- _Dataset entries_:
_ _ _ _
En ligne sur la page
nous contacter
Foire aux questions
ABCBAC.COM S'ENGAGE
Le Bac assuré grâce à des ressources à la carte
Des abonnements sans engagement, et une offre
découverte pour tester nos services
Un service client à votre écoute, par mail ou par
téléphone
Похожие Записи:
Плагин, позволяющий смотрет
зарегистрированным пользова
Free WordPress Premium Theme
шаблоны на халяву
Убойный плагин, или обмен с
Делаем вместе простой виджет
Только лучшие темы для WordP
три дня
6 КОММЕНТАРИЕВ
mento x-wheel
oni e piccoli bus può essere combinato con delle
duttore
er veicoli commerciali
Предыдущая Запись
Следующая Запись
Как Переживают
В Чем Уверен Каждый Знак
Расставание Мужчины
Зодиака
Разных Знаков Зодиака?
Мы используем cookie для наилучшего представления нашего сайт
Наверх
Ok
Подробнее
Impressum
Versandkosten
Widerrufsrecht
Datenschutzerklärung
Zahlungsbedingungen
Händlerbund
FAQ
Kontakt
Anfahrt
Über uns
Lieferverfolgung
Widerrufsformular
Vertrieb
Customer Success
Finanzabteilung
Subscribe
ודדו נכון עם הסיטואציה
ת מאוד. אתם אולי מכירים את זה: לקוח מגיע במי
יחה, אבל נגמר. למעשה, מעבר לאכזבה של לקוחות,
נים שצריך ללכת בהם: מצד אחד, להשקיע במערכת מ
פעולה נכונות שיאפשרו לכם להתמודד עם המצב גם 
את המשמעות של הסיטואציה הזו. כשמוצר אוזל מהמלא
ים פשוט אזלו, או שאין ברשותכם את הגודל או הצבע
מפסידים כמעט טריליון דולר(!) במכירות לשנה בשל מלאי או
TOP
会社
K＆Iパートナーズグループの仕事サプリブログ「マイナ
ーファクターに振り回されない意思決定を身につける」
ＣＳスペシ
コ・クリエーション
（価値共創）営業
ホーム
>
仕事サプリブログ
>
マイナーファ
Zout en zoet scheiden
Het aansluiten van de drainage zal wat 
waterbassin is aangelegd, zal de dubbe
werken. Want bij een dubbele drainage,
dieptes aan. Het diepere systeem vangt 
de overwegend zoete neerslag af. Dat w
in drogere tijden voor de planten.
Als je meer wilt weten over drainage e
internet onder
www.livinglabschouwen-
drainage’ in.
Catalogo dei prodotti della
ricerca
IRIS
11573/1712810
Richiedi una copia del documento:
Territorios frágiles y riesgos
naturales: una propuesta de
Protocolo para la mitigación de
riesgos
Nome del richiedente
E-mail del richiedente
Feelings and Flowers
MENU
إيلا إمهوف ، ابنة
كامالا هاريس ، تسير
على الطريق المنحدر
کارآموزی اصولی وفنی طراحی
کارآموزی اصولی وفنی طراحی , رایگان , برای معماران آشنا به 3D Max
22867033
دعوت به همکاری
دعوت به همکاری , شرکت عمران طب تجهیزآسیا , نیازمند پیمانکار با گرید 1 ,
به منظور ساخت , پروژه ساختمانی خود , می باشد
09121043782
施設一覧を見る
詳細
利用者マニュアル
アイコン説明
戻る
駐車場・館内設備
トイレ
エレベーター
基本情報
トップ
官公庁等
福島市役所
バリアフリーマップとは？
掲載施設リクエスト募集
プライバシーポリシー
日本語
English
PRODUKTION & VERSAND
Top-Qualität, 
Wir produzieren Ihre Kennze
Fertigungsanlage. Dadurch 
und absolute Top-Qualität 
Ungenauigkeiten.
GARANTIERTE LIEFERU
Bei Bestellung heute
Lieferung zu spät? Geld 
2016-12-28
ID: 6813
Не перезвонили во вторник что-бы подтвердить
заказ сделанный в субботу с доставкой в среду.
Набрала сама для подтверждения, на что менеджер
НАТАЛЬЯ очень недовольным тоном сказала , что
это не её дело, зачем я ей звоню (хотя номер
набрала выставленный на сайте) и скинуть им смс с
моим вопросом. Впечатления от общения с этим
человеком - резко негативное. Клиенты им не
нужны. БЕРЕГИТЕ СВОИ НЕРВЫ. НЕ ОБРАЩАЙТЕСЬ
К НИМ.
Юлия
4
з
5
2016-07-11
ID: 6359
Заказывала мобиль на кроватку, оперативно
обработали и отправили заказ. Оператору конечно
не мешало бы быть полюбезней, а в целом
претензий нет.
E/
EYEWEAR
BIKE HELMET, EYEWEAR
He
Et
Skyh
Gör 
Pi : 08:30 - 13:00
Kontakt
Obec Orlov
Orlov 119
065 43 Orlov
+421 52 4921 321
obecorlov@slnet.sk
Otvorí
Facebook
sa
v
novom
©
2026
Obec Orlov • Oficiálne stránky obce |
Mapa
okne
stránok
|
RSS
_ _ _ _
- _What you need to do_:
Count the lines in the records above that contain the word "riesgos", and give only the number.

- _Answer to this task_:
2